- Born: Daniel E. Gawthrop 21 October 1949 (age 76)
- Origin: Fort Wayne, Indiana
- Genres: Contemporary classical
- Occupation: Composer
- Instruments: Piano, Organ

= Daniel E. Gawthrop =

American composer

Daniel E. Gawthrop (born 1949 in Fort Wayne, Indiana) is an American composer, primarily of choral music. His output also includes a substantial body of works for the organ as well as orchestral and instrumental works. He has been the recipient of over one hundred commissions to write original music. His works have been published by Warner Brothers, Theodore Presser, Sacred Music Press, and others.

==Biography==

Gawthrop attended Michigan State University, and Brigham Young University.

He served for three years as Composer-in-Residence to the Fairfax Symphony Orchestra (of Fairfax, Virginia, a suburb of Washington, D.C.) beginning in 1990, and has been the recipient of four grants from the Barlow Endowment for Musical Composition. He has been commissioned by various institutions including the American Choral Directors Association through their Brock Commission, and has had works première in the Concert Hall of the John F. Kennedy Center for the Performing Arts, the Salt Lake City Mormon Tabernacle, and Washington National Cathedral. His choral pieces have been performed and recorded by such eminent ensembles as the United States Air Force Singing Sergeants, the Gregg Smith Singers, the Turtle Creek Chorale, the Paul Hill Chorale, the American Boychoir, the Mormon Tabernacle Choir, the Cathedral Choral Society (of Washington National Cathedral), Thomas Circle Singers, and hundreds of other groups in the U.S. and abroad. From 1985 to 1987 Gawthrop worked as a radio announcer for KBYU

In 1991, he established his own publishing company, Dunstan House.

In addition to his work as a composer, Gawthrop has been active as a broadcaster, clinician and adjudicator, organist, conductor, teacher and writer, including a period as music critic for The Washington Post.
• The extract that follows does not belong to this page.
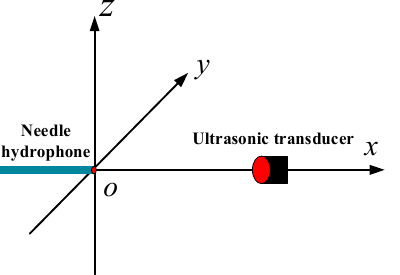
Figure 3. Photo of the ultrasonic transducer for physical simulation. Prior to testing the radiated sound field of the transducer, the spatial distribution of the radiated sound field of the ultrasonic transducer needs to be measured experimentally. The measurement scheme is shown in Figure 4. The normalized sound field distribution obtained by the experiment in the X − Y plane (z = 0 mm) is displayed in Figure 5, where the black dotted line is the contour with a value of 0.7. The range covered by the black dotted line was defined as the acoustic spot range of the transducer. In the following experiment, the distance d from the radiation surface of the transducer to the surface of the reflection plate (Figure 6) was 25–30 mm, and the width (sound spot diameter) in the Y direction was about 8 mm.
Gawthrop is a Life Member of the American Choral Directors Association, a member of the American Guild of Organists, and a member of Phi Mu Alpha Sinfonia, the music fraternity, of which he was the Charles E. Lutton Man of Music Award recipient in 2018.

The bulk of his organ works have been recorded on two commercially available CDs. The first, Exultate, was performed by Mary Mozelle on the Princeton University Chapel organ. The second disc, Like a Fire, was performed by David Pickering on the Bales Recital Hall organ at the University of Kansas at Lawrence. The Utah State University Chamber Choir, conducted by Cory Evans, recorded a CD containing much of Gawthop's choral work, called Show Me Thy Ways.

From 2015 to 2019 Gawthrop was the Composer-In-Residence of Renaissance Men, New England's professional male vocal chamber ensemble. The ensemble has commissioned multiple works and has recorded and performed the majority of Gawthrop's men's ensemble repertoire.

Gawthrop resides in southern Idaho with his wife. The couple has five adult children.